Hoy había traído ganancias significativas—no solo obtuvo información sobre el carácter de Tao Shiyu, sino que también confirmó indirectamente que la identidad de Yun Xiyao era cualquier cosa menos ordinaria.

Pero, ¿cuál era su verdadero origen?

Parecía que la próxima vez, necesitaba encontrar una oportunidad para indagar en la historia de su Maestro.

—Señorita, hemos llegado —dijo el Hermano Wu.

El Hermano Wu detuvo el carruaje.

Meng Qianqian reunió sus pensamientos y tocó la mejilla de Tan’er:

—Bajemos.

Tan’er miró sin alma al techo del carruaje:

—Carne de cerdo estofada, carne de cerdo estofada, carne de cerdo estofada.

Meng Qianqian no pudo parar de reír y bajó primero del carruaje.

Ban Xia se quedó atrás para sacar a Tan’er.

En ese momento, otro carruaje se detuvo en la puerta de la Mansión del Gobernador.

Una mujer muy embarazada fue ayudada a bajar por su criada.

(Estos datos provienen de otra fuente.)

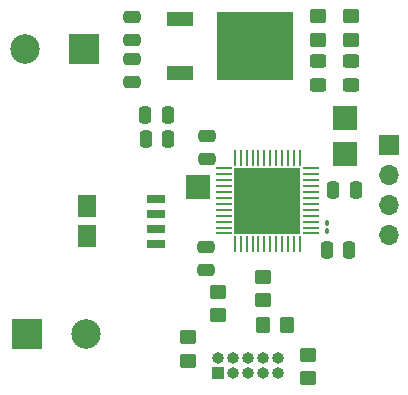
<source format=gbr>
%TF.GenerationSoftware,KiCad,Pcbnew,7.0.10*%
%TF.CreationDate,2024-01-17T14:48:32+01:00*%
%TF.ProjectId,PowerBoard,506f7765-7242-46f6-9172-642e6b696361,rev?*%
%TF.SameCoordinates,Original*%
%TF.FileFunction,Soldermask,Top*%
%TF.FilePolarity,Negative*%
%FSLAX46Y46*%
G04 Gerber Fmt 4.6, Leading zero omitted, Abs format (unit mm)*
G04 Created by KiCad (PCBNEW 7.0.10) date 2024-01-17 14:48:32*
%MOMM*%
%LPD*%
G01*
G04 APERTURE LIST*
G04 Aperture macros list*
%AMRoundRect*
0 Rectangle with rounded corners*
0 $1 Rounding radius*
0 $2 $3 $4 $5 $6 $7 $8 $9 X,Y pos of 4 corners*
0 Add a 4 corners polygon primitive as box body*
4,1,4,$2,$3,$4,$5,$6,$7,$8,$9,$2,$3,0*
0 Add four circle primitives for the rounded corners*
1,1,$1+$1,$2,$3*
1,1,$1+$1,$4,$5*
1,1,$1+$1,$6,$7*
1,1,$1+$1,$8,$9*
0 Add four rect primitives between the rounded corners*
20,1,$1+$1,$2,$3,$4,$5,0*
20,1,$1+$1,$4,$5,$6,$7,0*
20,1,$1+$1,$6,$7,$8,$9,0*
20,1,$1+$1,$8,$9,$2,$3,0*%
G04 Aperture macros list end*
%ADD10R,2.200000X1.200000*%
%ADD11R,6.400000X5.800000*%
%ADD12R,1.580000X1.920000*%
%ADD13R,1.580000X0.650000*%
%ADD14RoundRect,0.062500X0.596500X0.062500X-0.596500X0.062500X-0.596500X-0.062500X0.596500X-0.062500X0*%
%ADD15RoundRect,0.062500X0.062500X0.596500X-0.062500X0.596500X-0.062500X-0.596500X0.062500X-0.596500X0*%
%ADD16R,5.600000X5.600000*%
%ADD17RoundRect,0.100000X-0.100000X0.130000X-0.100000X-0.130000X0.100000X-0.130000X0.100000X0.130000X0*%
%ADD18R,2.000000X2.000000*%
%ADD19RoundRect,0.250000X-0.450000X0.350000X-0.450000X-0.350000X0.450000X-0.350000X0.450000X0.350000X0*%
%ADD20RoundRect,0.250000X0.450000X-0.350000X0.450000X0.350000X-0.450000X0.350000X-0.450000X-0.350000X0*%
%ADD21RoundRect,0.250000X0.350000X0.450000X-0.350000X0.450000X-0.350000X-0.450000X0.350000X-0.450000X0*%
%ADD22RoundRect,0.250000X0.450000X-0.325000X0.450000X0.325000X-0.450000X0.325000X-0.450000X-0.325000X0*%
%ADD23RoundRect,0.250000X0.475000X-0.250000X0.475000X0.250000X-0.475000X0.250000X-0.475000X-0.250000X0*%
%ADD24RoundRect,0.250000X-0.475000X0.250000X-0.475000X-0.250000X0.475000X-0.250000X0.475000X0.250000X0*%
%ADD25RoundRect,0.250000X0.250000X0.475000X-0.250000X0.475000X-0.250000X-0.475000X0.250000X-0.475000X0*%
%ADD26R,1.000000X1.000000*%
%ADD27O,1.000000X1.000000*%
%ADD28R,2.500000X2.500000*%
%ADD29C,2.500000*%
%ADD30R,1.700000X1.700000*%
%ADD31O,1.700000X1.700000*%
G04 APERTURE END LIST*
D10*
%TO.C,*%
X99364000Y-101086000D03*
D11*
X105664000Y-98806000D03*
D10*
X99364000Y-96526000D03*
%TD*%
D12*
%TO.C,IC1*%
X91502000Y-112395000D03*
X91502000Y-114935000D03*
D13*
X97282000Y-115570000D03*
X97282000Y-114300000D03*
X97282000Y-113030000D03*
X97282000Y-111760000D03*
%TD*%
D14*
%TO.C,U2*%
X110401000Y-114702000D03*
X110401000Y-114202000D03*
X110401000Y-113702000D03*
X110401000Y-113202000D03*
X110401000Y-112702000D03*
X110401000Y-112202000D03*
X110401000Y-111702000D03*
X110401000Y-111202000D03*
X110401000Y-110702000D03*
X110401000Y-110202000D03*
X110401000Y-109702000D03*
X110401000Y-109202000D03*
D15*
X109492000Y-108293000D03*
X108992000Y-108293000D03*
X108492000Y-108293000D03*
X107992000Y-108293000D03*
X107492000Y-108293000D03*
X106992000Y-108293000D03*
X106492000Y-108293000D03*
X105992000Y-108293000D03*
X105492000Y-108293000D03*
X104992000Y-108293000D03*
X104492000Y-108293000D03*
X103992000Y-108293000D03*
D14*
X103083000Y-109202000D03*
X103083000Y-109702000D03*
X103083000Y-110202000D03*
X103083000Y-110702000D03*
X103083000Y-111202000D03*
X103083000Y-111702000D03*
X103083000Y-112202000D03*
X103083000Y-112702000D03*
X103083000Y-113202000D03*
X103083000Y-113702000D03*
X103083000Y-114202000D03*
X103083000Y-114702000D03*
D15*
X103992000Y-115611000D03*
X104492000Y-115611000D03*
X104992000Y-115611000D03*
X105492000Y-115611000D03*
X105992000Y-115611000D03*
X106492000Y-115611000D03*
X106992000Y-115611000D03*
X107492000Y-115611000D03*
X107992000Y-115611000D03*
X108492000Y-115611000D03*
X108992000Y-115611000D03*
X109492000Y-115611000D03*
D16*
X106742000Y-111952000D03*
%TD*%
D17*
%TO.C,R5*%
X111760000Y-113853000D03*
X111760000Y-114493000D03*
%TD*%
D18*
%TO.C,TP9*%
X100838000Y-110744000D03*
%TD*%
%TO.C,TP6*%
X113284000Y-104902000D03*
%TD*%
%TO.C,TP5*%
X113284000Y-107950000D03*
%TD*%
D19*
%TO.C,R10*%
X110998000Y-96298000D03*
X110998000Y-98298000D03*
%TD*%
%TO.C,R9*%
X113792000Y-96298000D03*
X113792000Y-98298000D03*
%TD*%
%TO.C,R6*%
X110179500Y-124984000D03*
X110179500Y-126984000D03*
%TD*%
%TO.C,R4*%
X102559500Y-119650000D03*
X102559500Y-121650000D03*
%TD*%
D20*
%TO.C,R3*%
X100019500Y-125476000D03*
X100019500Y-123476000D03*
%TD*%
%TO.C,R2*%
X106369500Y-118380000D03*
X106369500Y-120380000D03*
%TD*%
D21*
%TO.C,R1*%
X108385500Y-122428000D03*
X106385500Y-122428000D03*
%TD*%
D22*
%TO.C,D4*%
X110998000Y-102126000D03*
X110998000Y-100076000D03*
%TD*%
%TO.C,D3*%
X113800000Y-102126000D03*
X113800000Y-100076000D03*
%TD*%
D23*
%TO.C,C8*%
X95250000Y-98298000D03*
X95250000Y-96398000D03*
%TD*%
D24*
%TO.C,C7*%
X95250000Y-99954000D03*
X95250000Y-101854000D03*
%TD*%
D25*
%TO.C,C6*%
X98298000Y-104648000D03*
X96398000Y-104648000D03*
%TD*%
%TO.C,C5*%
X98364000Y-106680000D03*
X96464000Y-106680000D03*
%TD*%
D24*
%TO.C,C4*%
X101600000Y-106492000D03*
X101600000Y-108392000D03*
%TD*%
D25*
%TO.C,C3*%
X114234000Y-110998000D03*
X112334000Y-110998000D03*
%TD*%
%TO.C,C2*%
X113669500Y-116078000D03*
X111769500Y-116078000D03*
%TD*%
D23*
%TO.C,C1*%
X101543500Y-117790000D03*
X101543500Y-115890000D03*
%TD*%
D26*
%TO.C,J4*%
X102559500Y-126492000D03*
D27*
X102559500Y-125222000D03*
X103829500Y-126492000D03*
X103829500Y-125222000D03*
X105099500Y-126492000D03*
X105099500Y-125222000D03*
X106369500Y-126492000D03*
X106369500Y-125222000D03*
X107639500Y-126492000D03*
X107639500Y-125222000D03*
%TD*%
D28*
%TO.C,J2*%
X86360000Y-123190000D03*
D29*
X91360000Y-123190000D03*
%TD*%
D28*
%TO.C,J1*%
X91186000Y-99060000D03*
D29*
X86186000Y-99060000D03*
%TD*%
D30*
%TO.C,J3*%
X117037500Y-107198000D03*
D31*
X117037500Y-109738000D03*
X117037500Y-112278000D03*
X117037500Y-114818000D03*
%TD*%
M02*

</source>
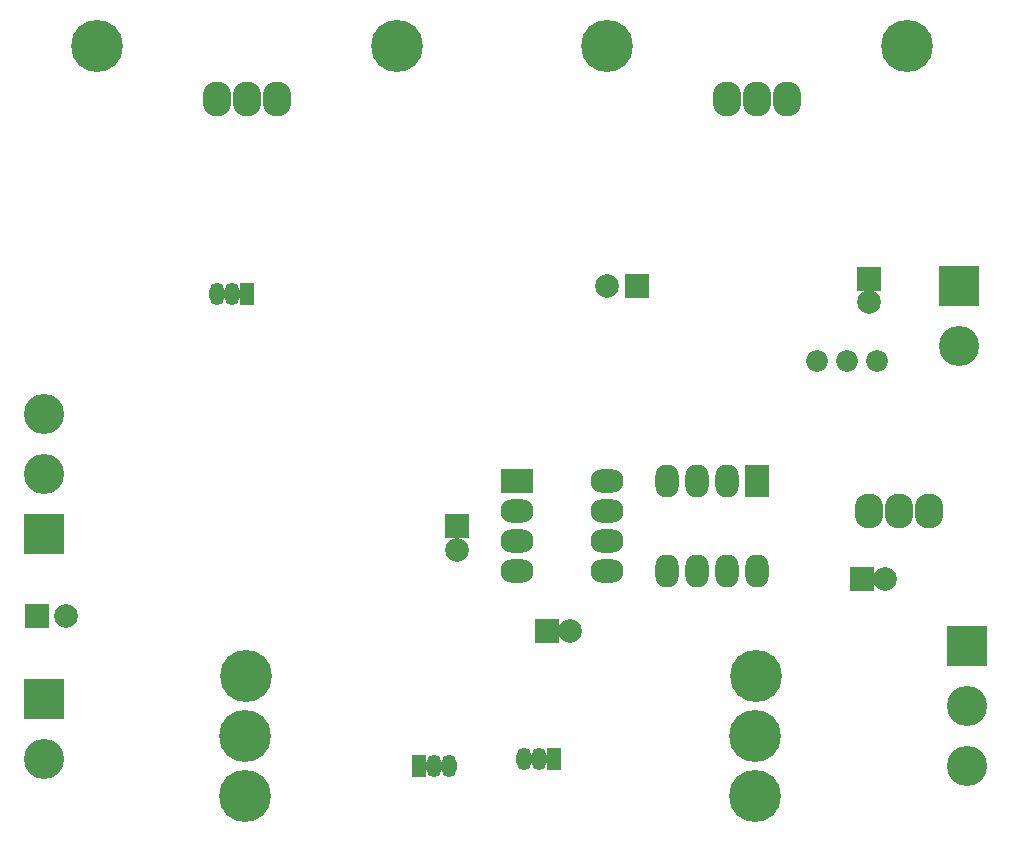
<source format=gbs>
G04 #@! TF.FileFunction,Soldermask,Bot*
%FSLAX46Y46*%
G04 Gerber Fmt 4.6, Leading zero omitted, Abs format (unit mm)*
G04 Created by KiCad (PCBNEW 4.0.5) date Sat Mar 18 13:09:48 2017*
%MOMM*%
%LPD*%
G01*
G04 APERTURE LIST*
%ADD10C,0.100000*%
%ADD11R,2.000000X2.000000*%
%ADD12C,2.000000*%
%ADD13C,4.400000*%
%ADD14R,3.400000X3.400000*%
%ADD15C,3.400000*%
%ADD16C,1.840000*%
%ADD17R,2.000000X2.800000*%
%ADD18O,2.000000X2.800000*%
%ADD19O,2.432000X2.940000*%
%ADD20O,1.299160X1.901140*%
%ADD21R,1.299160X1.901140*%
%ADD22R,2.800000X2.000000*%
%ADD23O,2.800000X2.000000*%
G04 APERTURE END LIST*
D10*
D11*
X202565000Y-90805000D03*
D12*
X202565000Y-92805000D03*
D11*
X132080000Y-119380000D03*
D12*
X134580000Y-119380000D03*
D11*
X182880000Y-91440000D03*
D12*
X180380000Y-91440000D03*
D11*
X167640000Y-111760000D03*
D12*
X167640000Y-113760000D03*
D11*
X175260000Y-120650000D03*
D12*
X177260000Y-120650000D03*
D11*
X201930000Y-116205000D03*
D12*
X203930000Y-116205000D03*
D13*
X180340000Y-71120000D03*
X205740000Y-71120000D03*
X137160000Y-71120000D03*
X162560000Y-71120000D03*
D14*
X210185000Y-91440000D03*
D15*
X210185000Y-96520000D03*
D14*
X132715000Y-126365000D03*
D15*
X132715000Y-131445000D03*
D14*
X132715000Y-112395000D03*
D15*
X132715000Y-107315000D03*
X132715000Y-102235000D03*
D14*
X210820000Y-121920000D03*
D15*
X210820000Y-127000000D03*
X210820000Y-132080000D03*
D16*
X198120000Y-97790000D03*
X200660000Y-97790000D03*
X203200000Y-97790000D03*
D13*
X192925000Y-134610000D03*
X192935000Y-129520000D03*
X192945000Y-124460000D03*
X149745000Y-134610000D03*
X149755000Y-129520000D03*
X149765000Y-124460000D03*
D17*
X193040000Y-107950000D03*
D18*
X185420000Y-115570000D03*
X190500000Y-107950000D03*
X187960000Y-115570000D03*
X187960000Y-107950000D03*
X190500000Y-115570000D03*
X185420000Y-107950000D03*
X193040000Y-115570000D03*
D19*
X193040000Y-75565000D03*
X195580000Y-75565000D03*
X190500000Y-75565000D03*
X149860000Y-75565000D03*
X152400000Y-75565000D03*
X147320000Y-75565000D03*
D20*
X148590000Y-92075000D03*
X147320000Y-92075000D03*
D21*
X149860000Y-92075000D03*
D20*
X174625000Y-131445000D03*
X173355000Y-131445000D03*
D21*
X175895000Y-131445000D03*
D20*
X165735000Y-132080000D03*
X167005000Y-132080000D03*
D21*
X164465000Y-132080000D03*
D22*
X172720000Y-107950000D03*
D23*
X180340000Y-115570000D03*
X172720000Y-110490000D03*
X180340000Y-113030000D03*
X172720000Y-113030000D03*
X180340000Y-110490000D03*
X172720000Y-115570000D03*
X180340000Y-107950000D03*
D19*
X205105000Y-110490000D03*
X207645000Y-110490000D03*
X202565000Y-110490000D03*
M02*

</source>
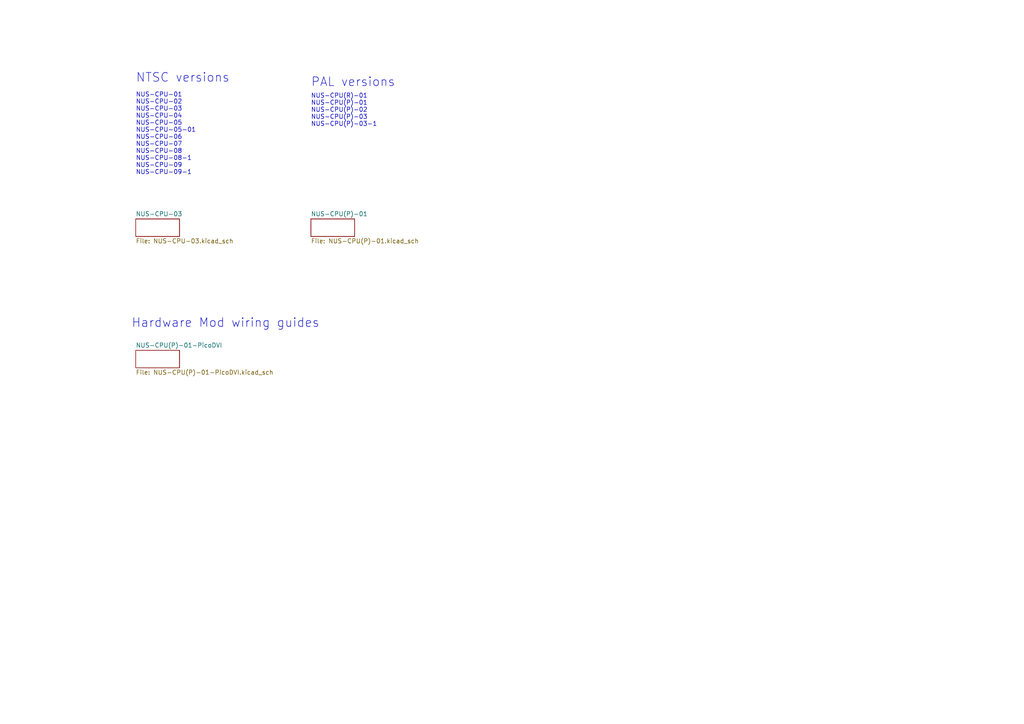
<source format=kicad_sch>
(kicad_sch (version 20230121) (generator eeschema)

  (uuid 62362fc5-d8b0-453c-8cf3-9bf5adb1c5ec)

  (paper "A4")

  


  (text "NTSC versions" (at 39.37 24.13 0)
    (effects (font (size 2.54 2.54)) (justify left bottom))
    (uuid 1b3eb0f8-1a12-455b-b661-e7b2b3ba24fc)
  )
  (text "NUS-CPU-01\nNUS-CPU-02\nNUS-CPU-03\nNUS-CPU-04\nNUS-CPU-05\nNUS-CPU-05-01\nNUS-CPU-06\nNUS-CPU-07\nNUS-CPU-08\nNUS-CPU-08-1\nNUS-CPU-09\nNUS-CPU-09-1"
    (at 39.37 50.8 0)
    (effects (font (size 1.27 1.27)) (justify left bottom))
    (uuid 6213d566-776e-4cd5-a854-c0417687a638)
  )
  (text "Hardware Mod wiring guides" (at 38.1 95.25 0)
    (effects (font (size 2.54 2.54)) (justify left bottom))
    (uuid 83fea7b3-1e1e-4228-86e2-3ecf391fb0a5)
  )
  (text "PAL versions" (at 90.17 25.4 0)
    (effects (font (size 2.54 2.54)) (justify left bottom))
    (uuid a2686e66-c37d-4020-a575-73e621364eee)
  )
  (text "NUS-CPU(R)-01\nNUS-CPU(P)-01\nNUS-CPU(P)-02\nNUS-CPU(P)-03\nNUS-CPU(P)-03-1"
    (at 90.17 36.83 0)
    (effects (font (size 1.27 1.27)) (justify left bottom))
    (uuid a34df3d1-f823-4ada-aeea-e38f523bcda4)
  )

  (sheet (at 39.37 101.6) (size 12.7 5.08) (fields_autoplaced)
    (stroke (width 0.1524) (type solid))
    (fill (color 0 0 0 0.0000))
    (uuid 2087c345-615f-4492-b530-065219fa6c1e)
    (property "Sheetname" "NUS-CPU(P)-01-PicoDVI" (at 39.37 100.8884 0)
      (effects (font (size 1.27 1.27)) (justify left bottom))
    )
    (property "Sheetfile" "NUS-CPU(P)-01-PicoDVI.kicad_sch" (at 39.37 107.2646 0)
      (effects (font (size 1.27 1.27)) (justify left top))
    )
    (property "Field2" "" (at 39.37 101.6 0)
      (effects (font (size 1.27 1.27)) hide)
    )
    (instances
      (project "n64-kicad"
        (path "/62362fc5-d8b0-453c-8cf3-9bf5adb1c5ec" (page "3"))
      )
    )
  )

  (sheet (at 90.17 63.5) (size 12.7 5.08) (fields_autoplaced)
    (stroke (width 0.1524) (type solid))
    (fill (color 0 0 0 0.0000))
    (uuid 702eb8d5-895e-4c34-90ce-20d99f2fa9dd)
    (property "Sheetname" "NUS-CPU(P)-01" (at 90.17 62.7884 0)
      (effects (font (size 1.27 1.27)) (justify left bottom))
    )
    (property "Sheetfile" "NUS-CPU(P)-01.kicad_sch" (at 90.17 69.1646 0)
      (effects (font (size 1.27 1.27)) (justify left top))
    )
    (property "Field2" "" (at 90.17 63.5 0)
      (effects (font (size 1.27 1.27)) hide)
    )
    (instances
      (project "n64-kicad"
        (path "/62362fc5-d8b0-453c-8cf3-9bf5adb1c5ec" (page "2"))
      )
    )
  )

  (sheet (at 39.37 63.5) (size 12.7 5.08) (fields_autoplaced)
    (stroke (width 0.1524) (type solid))
    (fill (color 0 0 0 0.0000))
    (uuid fe0f5ce9-be45-40ad-8b42-2b325418535e)
    (property "Sheetname" "NUS-CPU-03" (at 39.37 62.7884 0)
      (effects (font (size 1.27 1.27)) (justify left bottom))
    )
    (property "Sheetfile" "NUS-CPU-03.kicad_sch" (at 39.37 69.1646 0)
      (effects (font (size 1.27 1.27)) (justify left top))
    )
    (property "Field2" "" (at 39.37 63.5 0)
      (effects (font (size 1.27 1.27)) hide)
    )
    (instances
      (project "n64-kicad"
        (path "/62362fc5-d8b0-453c-8cf3-9bf5adb1c5ec" (page "4"))
      )
    )
  )

  (sheet_instances
    (path "/" (page "1"))
  )
)

</source>
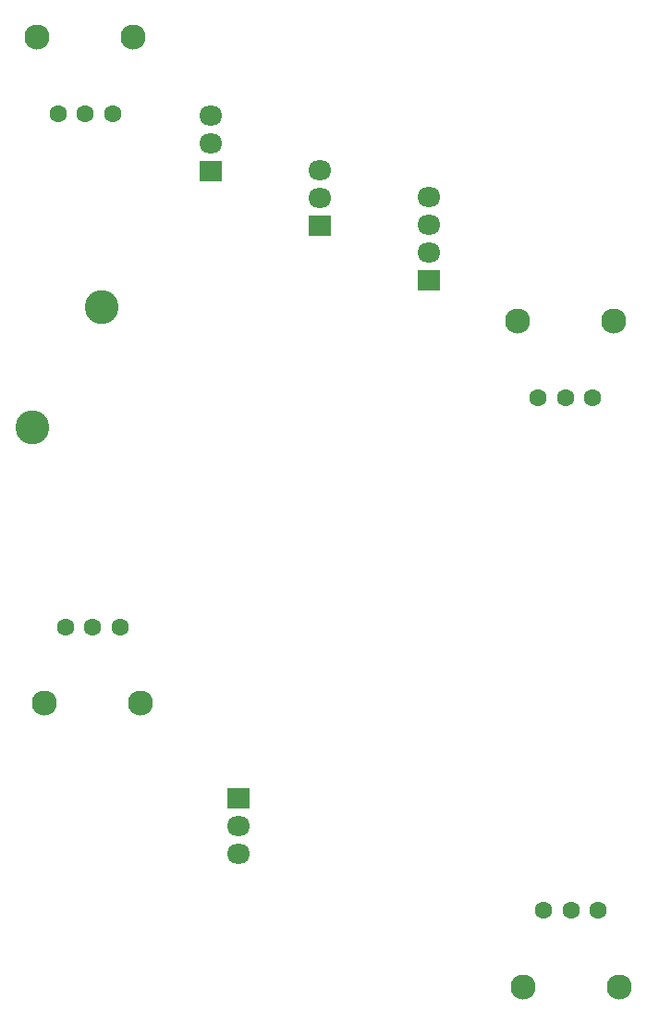
<source format=gts>
%TF.GenerationSoftware,KiCad,Pcbnew,(2015-12-01 BZR 82, Git 6f5a49b)-brewed_product*%
%TF.CreationDate,2015-12-17T03:34:39-07:00*%
%TF.ProjectId,EMG Humbuckers,454D472048756D6275636B6572732E6B,rev?*%
%TF.FileFunction,Soldermask,Top*%
%FSLAX46Y46*%
G04 Gerber Fmt 4.6, Leading zero omitted, Abs format (unit mm)*
G04 Created by KiCad (PCBNEW (2015-12-01 BZR 82, Git 6f5a49b)-brewed_product) date Thursday, 17 December 2015 'amt' 03:34:39*
%MOMM*%
G01*
G04 APERTURE LIST*
%ADD10C,0.127000*%
%ADD11C,3.100000*%
%ADD12R,2.132000X1.827200*%
%ADD13O,2.132000X1.827200*%
%ADD14C,1.600000*%
%ADD15C,2.300000*%
G04 APERTURE END LIST*
D10*
D11*
X92500000Y-77500000D03*
X86150000Y-88498523D03*
D12*
X102500000Y-65040000D03*
D13*
X102500000Y-62500000D03*
X102500000Y-59960000D03*
D12*
X112500000Y-70040000D03*
D13*
X112500000Y-67500000D03*
X112500000Y-64960000D03*
D12*
X105000000Y-122460000D03*
D13*
X105000000Y-125000000D03*
X105000000Y-127540000D03*
D14*
X137490000Y-85780000D03*
X134990000Y-85780000D03*
X132490000Y-85780000D03*
D15*
X139390000Y-78780000D03*
X130590000Y-78780000D03*
D14*
X93510000Y-59780000D03*
X91010000Y-59780000D03*
X88510000Y-59780000D03*
D15*
X95410000Y-52780000D03*
X86610000Y-52780000D03*
D14*
X132980000Y-132720000D03*
X135480000Y-132720000D03*
X137980000Y-132720000D03*
D15*
X131080000Y-139720000D03*
X139880000Y-139720000D03*
D14*
X89170000Y-106750000D03*
X91670000Y-106750000D03*
X94170000Y-106750000D03*
D15*
X87270000Y-113750000D03*
X96070000Y-113750000D03*
D12*
X122500000Y-75040000D03*
D13*
X122500000Y-72500000D03*
X122500000Y-69960000D03*
X122500000Y-67420000D03*
M02*

</source>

No era otra que Lin Wan’er y Lu Luo, a quienes no habían visto en días.

El vientre de Lin Wan’er parecía a punto de estallar, pero su comportamiento era el de alguien que buscaba confrontación.

Bloqueó el camino de Meng Qianqian.

Meng Qianqian inmediatamente dio un paso atrás:

—¡No juegues a la víctima aquí!

Lin Wan’er apretó los dientes mientras miraba fijamente a Meng Qianqian.

Lu Luo sostuvo su brazo y se dirigió a Meng Qianqian:

—Mi señora desea saber… ¿dónde está nuestro General?